Task statement. Copy out the data that follows exactly, leaving out no line.

Data extract.
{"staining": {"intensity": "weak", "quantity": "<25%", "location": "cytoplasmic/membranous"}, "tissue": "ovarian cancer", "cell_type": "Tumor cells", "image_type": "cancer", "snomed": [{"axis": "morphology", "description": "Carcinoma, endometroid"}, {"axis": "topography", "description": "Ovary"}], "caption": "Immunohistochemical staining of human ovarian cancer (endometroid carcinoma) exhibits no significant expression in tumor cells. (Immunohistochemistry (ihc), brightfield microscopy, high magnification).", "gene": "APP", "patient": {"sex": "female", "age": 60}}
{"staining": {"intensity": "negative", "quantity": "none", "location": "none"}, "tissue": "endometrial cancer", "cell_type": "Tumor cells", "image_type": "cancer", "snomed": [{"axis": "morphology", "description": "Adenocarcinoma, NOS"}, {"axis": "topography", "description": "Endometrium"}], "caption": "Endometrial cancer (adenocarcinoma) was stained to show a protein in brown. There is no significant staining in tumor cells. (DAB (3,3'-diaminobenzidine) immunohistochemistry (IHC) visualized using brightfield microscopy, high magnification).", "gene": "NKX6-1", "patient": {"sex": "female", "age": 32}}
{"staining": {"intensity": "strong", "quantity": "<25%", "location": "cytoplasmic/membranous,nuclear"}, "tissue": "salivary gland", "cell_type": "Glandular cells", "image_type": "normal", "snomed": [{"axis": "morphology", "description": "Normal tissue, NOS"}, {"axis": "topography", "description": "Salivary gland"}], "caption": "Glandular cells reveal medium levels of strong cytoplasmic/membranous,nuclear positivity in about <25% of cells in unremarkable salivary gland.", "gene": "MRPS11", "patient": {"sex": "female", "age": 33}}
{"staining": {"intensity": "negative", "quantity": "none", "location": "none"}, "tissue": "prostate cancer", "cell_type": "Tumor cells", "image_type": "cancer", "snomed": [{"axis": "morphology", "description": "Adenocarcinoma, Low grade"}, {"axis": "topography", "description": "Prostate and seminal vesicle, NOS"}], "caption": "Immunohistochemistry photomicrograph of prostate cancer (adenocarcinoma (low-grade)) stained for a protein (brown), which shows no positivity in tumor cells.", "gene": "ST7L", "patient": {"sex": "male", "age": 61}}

Solved problem.
{"staining": {"intensity": "weak", "quantity": "<25%", "location": "cytoplasmic/membranous"}, "tissue": "ovarian cancer", "cell_type": "Tumor cells", "image_type": "cancer", "snomed": [{"axis": "morphology", "description": "Carcinoma, endometroid"}, {"axis": "topography", "description": "Ovary"}], "caption": "Immunohistochemical staining of human ovarian cancer (endometroid carcinoma) exhibits no significant expression in tumor cells. (Immunohistochemistry (ihc), brightfield microscopy, high magnification).", "gene": "APP", "patient": {"sex": "female", "age": 60}}
{"staining": {"intensity": "negative", "quantity": "none", "location": "none"}, "tissue": "endometrial cancer", "cell_type": "Tumor cells", "image_type": "cancer", "snomed": [{"axis": "morphology", "description": "Adenocarcinoma, NOS"}, {"axis": "topography", "description": "Endometrium"}], "caption": "Endometrial cancer (adenocarcinoma) was stained to show a protein in brown. There is no significant staining in tumor cells. (DAB (3,3'-diaminobenzidine) immunohistochemistry (IHC) visualized using brightfield microscopy, high magnification).", "gene": "NKX6-1", "patient": {"sex": "female", "age": 32}}
{"staining": {"intensity": "strong", "quantity": "<25%", "location": "cytoplasmic/membranous,nuclear"}, "tissue": "salivary gland", "cell_type": "Glandular cells", "image_type": "normal", "snomed": [{"axis": "morphology", "description": "Normal tissue, NOS"}, {"axis": "topography", "description": "Salivary gland"}], "caption": "Glandular cells reveal medium levels of strong cytoplasmic/membranous,nuclear positivity in about <25% of cells in unremarkable salivary gland.", "gene": "MRPS11", "patient": {"sex": "female", "age": 33}}
{"staining": {"intensity": "negative", "quantity": "none", "location": "none"}, "tissue": "prostate cancer", "cell_type": "Tumor cells", "image_type": "cancer", "snomed": [{"axis": "morphology", "description": "Adenocarcinoma, Low grade"}, {"axis": "topography", "description": "Prostate and seminal vesicle, NOS"}], "caption": "Immunohistochemistry photomicrograph of prostate cancer (adenocarcinoma (low-grade)) stained for a protein (brown), which shows no positivity in tumor cells.", "gene": "ST7L", "patient": {"sex": "male", "age": 61}}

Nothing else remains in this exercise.